The proportion treated with warfarin (50.4%) in our study can be considered intermediate as compared with studies mentioned above (29–97%) [2, 1618]. However, considering the proportion of CAF patients who are found eligible for warfarin treatment (41–61%) [3, 20] and, on the other hand, the proportion of patients with contraindications for warfarin (11–18%) [21, 22], our figures suggest a minor underuse. The declining use of warfarin with older age was somewhat more marked in our study compared to findings in similar studies [2, 16]. Numerous barriers to warfarin treatment still exist in clinical practice, even for eligible patients. These include practical, patient- physician- and healthcare system-related barriers [30], among which a major factor seems to be patients' unwillingness to take warfarin [31]. Our figures may therefore approach what can be achieved in everyday clinical practice. However, the extent to which these figures can be improved is uncertain, since the number of eligible patients is not known in our study. Further improvements should probably include new approaches to CAF treatment such as screening, disease-management teams in PHC, and new strategies for patient education. These need to be supported by the implementation of guidelines, and by new incentives and a health care policy that solve the problem of an increased clinical workload. The number of patients on warfarin treatment and their frequent health care contacts in PHC, a mean of more than once a month in our study, point out a considerable workload related to warfarin treatment, and this has received little attention.

Regarding the INR values, the quality of anticoagulation control can be considered fairly high. The figures were somewhat lower when initiating treatment, as expected. Our figures on monitoring episodes within the therapeutic range (71.5%) are in line with or are higher than figures reported in recent studies [2326]. The proportion of time spent in the therapeutic range (70.2%) is higher than the figures mentioned above (47–51%) [27, 22]. These figures may be improved further, as shown by the special anticoagulation clinics [7], but probably only to a very limited degree. This would requires a more organised approach to anticoagulant management including computer dosing systems and improved systems for follow-up [32].

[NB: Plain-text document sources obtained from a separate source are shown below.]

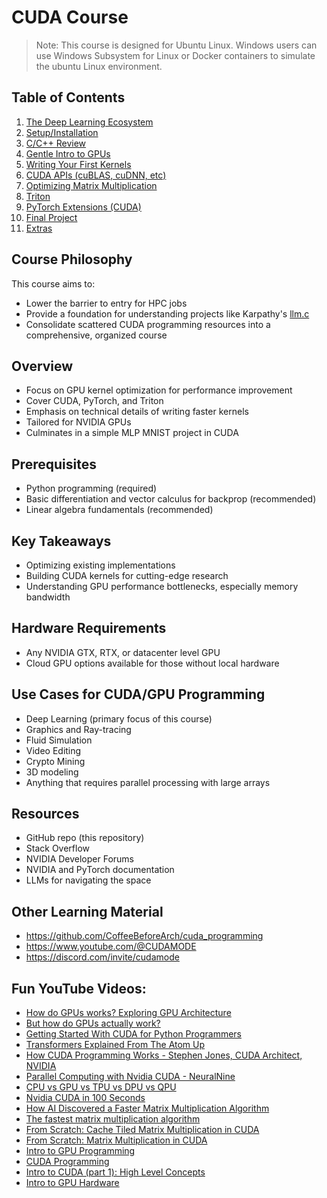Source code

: # CUDA Course

> Note: This course is designed for Ubuntu Linux. Windows users can use Windows Subsystem for Linux or Docker containers to simulate the ubuntu Linux environment.

## Table of Contents

1. [The Deep Learning Ecosystem](01_Deep_Learning_Ecosystem/README.md)
2. [Setup/Installation](02_Setup/README.md)
3. [C/C++ Review](03_C_and_C++_Review/README.md)
4. [Gentle Intro to GPUs](04_Gentle_Intro_to_GPUs/README.md)
5. [Writing Your First Kernels](05_Writing_your_First_Kernels/README.md)
6. [CUDA APIs (cuBLAS, cuDNN, etc)](06_CUDA_APIs/README.md)
7. [Optimizing Matrix Multiplication](07_Faster_Matmul/README.md)
8. [Triton](08_Triton/README.md)
9. [PyTorch Extensions (CUDA)](08_PyTorch_Extensions/README.md)
10. [Final Project](09_Final_Project/README.md)
11. [Extras](10_Extras/README.md)

## Course Philosophy

This course aims to:

- Lower the barrier to entry for HPC jobs
- Provide a foundation for understanding projects like Karpathy's [llm.c](https://github.com/karpathy/llm.c)
- Consolidate scattered CUDA programming resources into a comprehensive, organized course

## Overview

- Focus on GPU kernel optimization for performance improvement
- Cover CUDA, PyTorch, and Triton
- Emphasis on technical details of writing faster kernels
- Tailored for NVIDIA GPUs
- Culminates in a simple MLP MNIST project in CUDA

## Prerequisites

- Python programming (required)
- Basic differentiation and vector calculus for backprop (recommended)
- Linear algebra fundamentals (recommended)

## Key Takeaways

- Optimizing existing implementations
- Building CUDA kernels for cutting-edge research
- Understanding GPU performance bottlenecks, especially memory bandwidth

## Hardware Requirements

- Any NVIDIA GTX, RTX, or datacenter level GPU
- Cloud GPU options available for those without local hardware

## Use Cases for CUDA/GPU Programming

- Deep Learning (primary focus of this course)
- Graphics and Ray-tracing
- Fluid Simulation
- Video Editing
- Crypto Mining
- 3D modeling
- Anything that requires parallel processing with large arrays

## Resources

- GitHub repo (this repository)
- Stack Overflow
- NVIDIA Developer Forums
- NVIDIA and PyTorch documentation
- LLMs for navigating the space

## Other Learning Material

- https://github.com/CoffeeBeforeArch/cuda_programming
- https://www.youtube.com/@CUDAMODE
- https://discord.com/invite/cudamode

## Fun YouTube Videos:
- [How do GPUs works? Exploring GPU Architecture](https://www.youtube.com/watch?v=h9Z4oGN89MU)
- [But how do GPUs actually work?](https://www.youtube.com/watch?v=58jtf24uijw&ab_channel=Graphicode)
- [Getting Started With CUDA for Python Programmers](https://www.youtube.com/watch?v=nOxKexn3iBo&ab_channel=JeremyHoward)
- [Transformers Explained From The Atom Up](https://www.youtube.com/watch?v=7lJZHbg0EQ4&ab_channel=JacobRintamaki)
- [How CUDA Programming Works - Stephen Jones, CUDA Architect, NVIDIA](https://www.youtube.com/watch?v=QQceTDjA4f4&ab_channel=ChristopherHollinworth)
- [Parallel Computing with Nvidia CUDA - NeuralNine](https://www.youtube.com/watch?v=zSCdTOKrnII&ab_channel=NeuralNine)
- [CPU vs GPU vs TPU vs DPU vs QPU](https://www.youtube.com/watch?v=r5NQecwZs1A&ab_channel=Fireship)
- [Nvidia CUDA in 100 Seconds](https://www.youtube.com/watch?v=pPStdjuYzSI&ab_channel=Fireship)
- [How AI Discovered a Faster Matrix Multiplication Algorithm](https://www.youtube.com/watch?v=fDAPJ7rvcUw&t=1s&ab_channel=QuantaMagazine)
- [The fastest matrix multiplication algorithm](https://www.youtube.com/watch?v=sZxjuT1kUd0&ab_channel=Dr.TreforBazett)
- [From Scratch: Cache Tiled Matrix Multiplication in CUDA](https://www.youtube.com/watch?v=ga2ML1uGr5o&ab_channel=CoffeeBeforeArch)
- [From Scratch: Matrix Multiplication in CUDA](https://www.youtube.com/watch?v=DpEgZe2bbU0&ab_channel=CoffeeBeforeArch)
- [Intro to GPU Programming](https://www.youtube.com/watch?v=G-EimI4q-TQ&ab_channel=TomNurkkala)
- [CUDA Programming](https://www.youtube.com/watch?v=xwbD6fL5qC8&ab_channel=TomNurkkala)
- [Intro to CUDA (part 1): High Level Concepts](https://www.youtube.com/watch?v=4APkMJdiudU&ab_channel=JoshHolloway)
- [Intro to GPU Hardware](https://www.youtube.com/watch?v=kUqkOAU84bA&ab_channel=TomNurkkala)
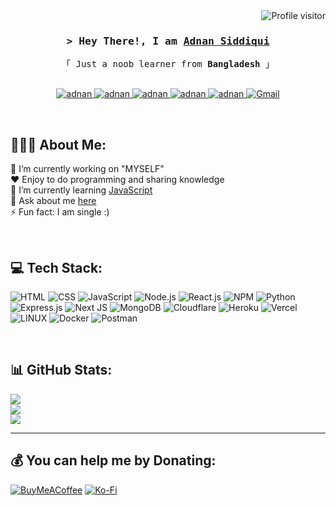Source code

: <a href="https://komarev.com/ghpvc/?username=adnansid99">
  <img align="right" src="https://komarev.com/ghpvc/?username=adnansid99&label=Visitors&color=0e75b6&style=flat" alt="Profile visitor" />
</a>
</br>

<!-- Intro  -->
<h3 align="center">
        <samp>&gt; Hey There!, I am
                <b><a target="_blank" href="https://adnan.eu.org">Adnan Siddiqui</a></b>
        </samp>
</h3>


<p align="center"> 
  <samp>
    「 Just a noob learner from <b>Bangladesh</b> 」
    <br>
    <br>
  </samp>
</p>

<p align="center">
  <a href="https://facebook.com/a.sid99" target="_blank">
  <img src="https://img.shields.io/badge/Facebook-20BEFF?&style=for-the-badge&logo=facebook&logoColor=white" alt="adnan"  />
  </a> 
   <a href="https://instagram.com/a_sid99" target="_blank">
  <img src="https://img.shields.io/badge/Instagram-fe4164?style=for-the-badge&logo=instagram&logoColor=white" alt="adnan" />
 </a> 
 <a href="https://linkedin.com/in/adnan-siddiqui-217a07269" target="_blank">
  <img src="https://img.shields.io/badge/LinkedIn-0077B5?style=for-the-badge&logo=linkedin&logoColor=white" alt="adnan"/>
 </a>
   <a href="https://wa.me/+8801841733841" target="_blank">
  <img src="https://img.shields.io/badge/WhatsApp-25D366?style=for-the-badge&logo=whatsapp&logoColor=white" alt="adnan" />
 </a> 
  <a href="https://telegram.me/Xsiddz" target="_blank">
  <img src="https://img.shields.io/badge/Telegram-2CA5E0?style=for-the-badge&logo=telegram&logoColor=white" alt="adnan"  />
  </a> 
  <a href="mailto:asr3012003@gmail.com" target="_blank">
  <img src="https://img.shields.io/badge/Gmail-D14836?style=for-the-badge&logo=gmail&logoColor=white" alt="Gmail" />
</a>

</p>
</br>

<!-- About Section -->
## 🙋🏻‍♂️ About Me:

🔭 I’m currently working on "MYSELF"<br>❤️ Enjoy to do programming and sharing knowledge<br>🌱 I’m currently learning [JavaScript](https://g.co/kgs/P26AT3)<br>💬 Ask about me [here](https://github.com/adnansid99/adnansid99/issues) <br>⚡ Fun fact: I am single :)

</br>

## 💻 Tech Stack:

![HTML](https://img.shields.io/badge/html5-%23E34F26.svg?style=for-the-badge&logo=html5&logoColor=white) ![CSS](https://img.shields.io/badge/css3-%231572B6.svg?style=for-the-badge&logo=css3&logoColor=white) ![JavaScript](https://img.shields.io/badge/javascript-%23323330.svg?style=for-the-badge&logo=javascript&logoColor=%23F7DF1E) ![Node.js](https://img.shields.io/badge/node.js-6DA55F?style=for-the-badge&logo=node.js&logoColor=white) ![React.js](https://img.shields.io/badge/react-%2320232a.svg?style=for-the-badge&logo=react&logoColor=%2361DAFB) ![NPM](https://img.shields.io/badge/NPM-%23000000.svg?style=for-the-badge&logo=npm&logoColor=white) ![Python](https://img.shields.io/badge/python-%233776AB.svg?style=for-the-badge&logo=python&logoColor=white) ![Express.js](https://img.shields.io/badge/express.js-%23404d59.svg?style=for-the-badge&logo=express&logoColor=%2361DAFB) ![Next JS](https://img.shields.io/badge/Next-black?style=for-the-badge&logo=next.js&logoColor=white) ![MongoDB](https://img.shields.io/badge/MongoDB-%234ea94b.svg?style=for-the-badge&logo=mongodb&logoColor=white) ![Cloudflare](https://img.shields.io/badge/Cloudflare-F38020?style=for-the-badge&logo=Cloudflare&logoColor=white) ![Heroku](https://img.shields.io/badge/heroku-%23430098.svg?style=for-the-badge&logo=heroku&logoColor=white) ![Vercel](https://img.shields.io/badge/vercel-%23000000.svg?style=for-the-badge&logo=vercel&logoColor=white) ![LINUX](https://img.shields.io/badge/Linux-FCC624?style=for-the-badge&logo=linux&logoColor=black) ![Docker](https://img.shields.io/badge/docker-%230db7ed.svg?style=for-the-badge&logo=docker&logoColor=white) ![Postman](https://img.shields.io/badge/Postman-FF6C37?style=for-the-badge&logo=postman&logoColor=white)

</br>

## 📊 GitHub Stats:
![](https://github-readme-stats.vercel.app/api?username=adnansid99&theme=react&hide_border=true&include_all_commits=false&count_private=false)<br/>
![](https://github-readme-streak-stats.herokuapp.com/?user=adnansid99&theme=react&hide_border=true)<br/>
![](https://github-readme-stats.vercel.app/api/top-langs/?username=adnansid99&theme=react&hide_border=true&include_all_commits=false&count_private=false&layout=compact)

---


## 💰 You can help me by Donating:
 
[![BuyMeACoffee](https://img.shields.io/badge/Buy%20Me%20a%20Coffee-ffdd00?style=for-the-badge&logo=buy-me-a-coffee&logoColor=black)](https://buymeacoffee.com/adnansid99) [![Ko-Fi](https://img.shields.io/badge/Ko--fi-F16061?style=for-the-badge&logo=ko-fi&logoColor=white)](https://ko-fi.com/adnansid99)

The major limitations of this study are that it is rather small, the lack of clinical features regarding potential contraindications to anticoagulation, and the lack of information about the presence or absence of risk factors for stroke. An evaluation including the safety of warfarin treatment in PHC would require a longer observation time and a larger sample of patients than in this study. Further, the study was conducted locally, and although we tried to compensate for local variations, conclusions about PHC in general must be made with caution. There is no reason to believe that patients on warfarin treatment were missed, as all patients receiving treatment (as defined above) at the PHC centres are registered under INR values in the laboratory module of the record systems. The actual therapeutic range for the patient is an important factor, as it is sometimes individualised in clinical practice, and this was taken into consideration in our study. Most earlier studies are not based on PHC with a registered population, a representative sample of patients, and records from everyday clinical practice, which are the advantages of our study.

Conclusions

CAF is common among the elderly in primary health care, and about half of these patients are treated with warfarin. It appears to be under-diagnosed, and may also be under-treated. About two thirds of the treatment time is spent within the therapeutic range, and a further improvement of the quality of anticoagulation control with warfarin treatment may therefore be hard to achieve. Given the frequent monitoring episodes, there is a considerable workload related to warfarin treatment for CAF, both for patients and for care providers.